Friday, September 28, 2012

Poisoned Cues, Fallout and Shutting Down

Or, Why Stephani Really Really Dislikes Aversives!

When a trainer combines positive punishment (P+) or negative reinforcement (R-) with Positive Reinforcement (R+, mostly food), it can really screw up a dog. Not just the dog, but the relationship between the dog, its owner and the environment around it.

Terms like: poisoned cue, fallout, and shutting down all refer to cases where both food and punishment have been used.

For the sake of this post, I am going to use "food" for positive reinforcement and "punishment" for positive punishment. Please note that there are other instances that also cause fallout.

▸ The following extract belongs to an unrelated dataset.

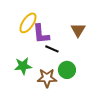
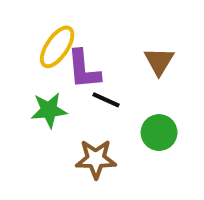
green star: (23, 66) -> (49, 110), moved
green circle: (67, 70) -> (159, 133), moved

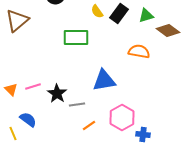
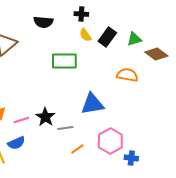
pink line: (33, 86) -> (21, 120), moved
blue semicircle: (28, 120) -> (16, 143), turned 120

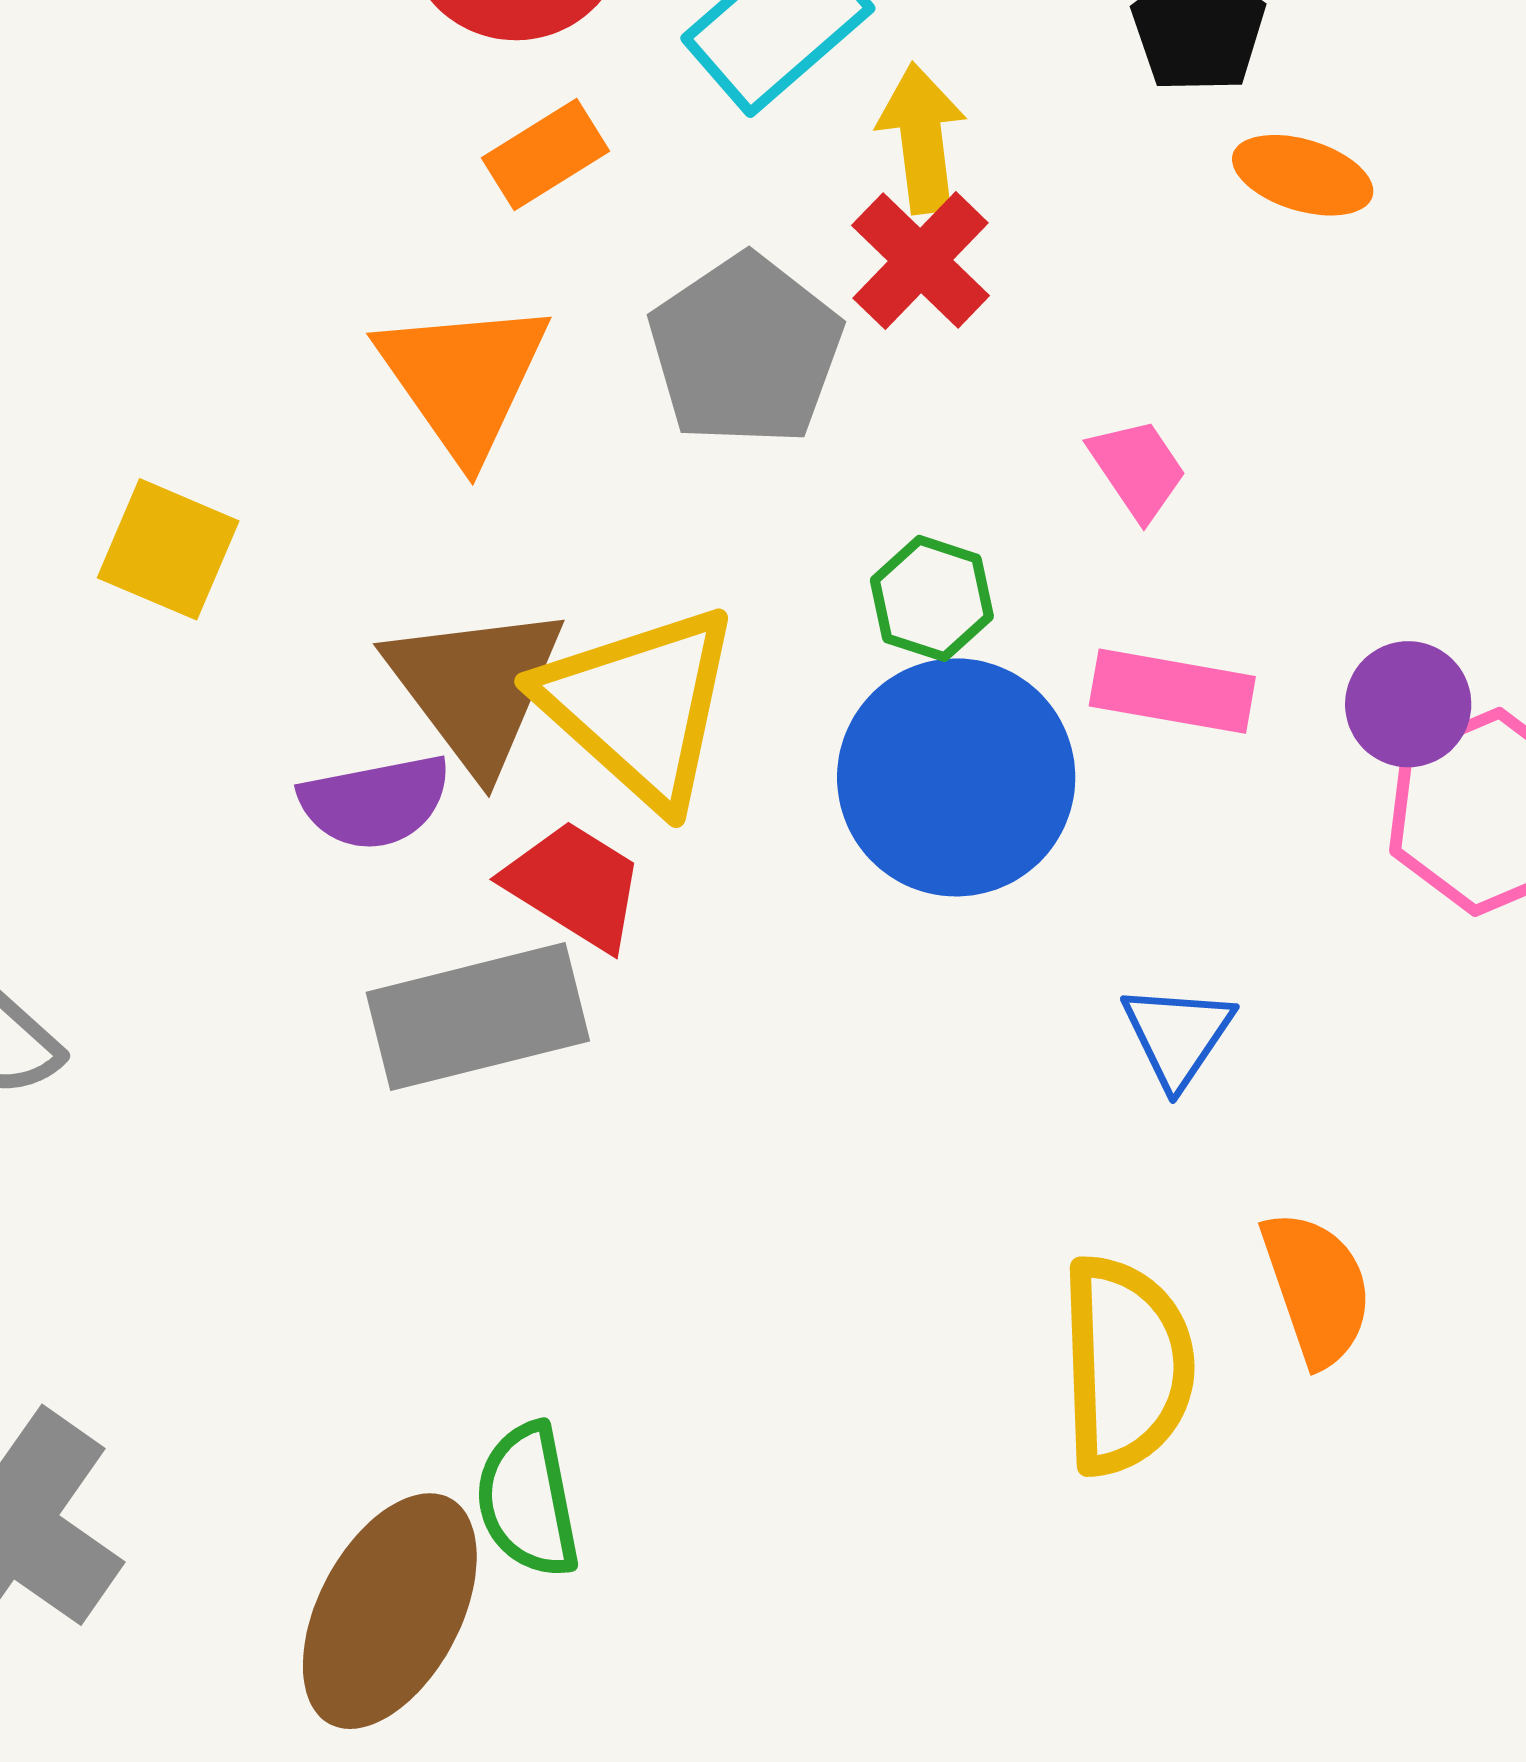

So, a typical scenario in positive reinforcement based training might be: dog sits, gets a click and then a cookie. Happiness all around! If the dog does not sit, then we wait a few seconds and do something else (like a down or loose leash walk) and then re-cue. If the dog sits, click then treat. If the dog doesn’t sit, then no cookie. As easy as that.

In a scenario that combines food with punishment it looks like this: owner cues the sit, dog sits, gets clicked and treated. Owner walks a few steps and asks for a sit. Dog doesn’t sit, so owner leash pops the dog (or smacks the dog’s butt or pushes the dog into a sit), the dog sits and then is clicked and treated. The cue no longer means something good. It becomes poisoned. The dog has no way of knowing if the cue will mean something good or something bad, so it avoids the bad and sits.

You can poison a cue quite easily with a soft (sensitive) dog if you are training while frustrated. You can also poison a cue by introducing a shock collar into the mix and shocking the dog.

Retraining a dog that was trained with punishment or a combination of punishment and food is a long, long road to recovery.

If a trainer tells you that the only way to “proof” your dog for certain behaviors is to start using punishment, then I say bullshit (proofing is another traditional trainer term, but I use it in class and mean the same thing, but without punishment). Proofing means testing the dog in a number of scenarios to see if they really understand the cue. You don’t need to correct (punish) the dog if they screw up - you need to back up your expectations and train more. In other words, you have not trained enough!

 
Note: Part of this post was originally written in another forum.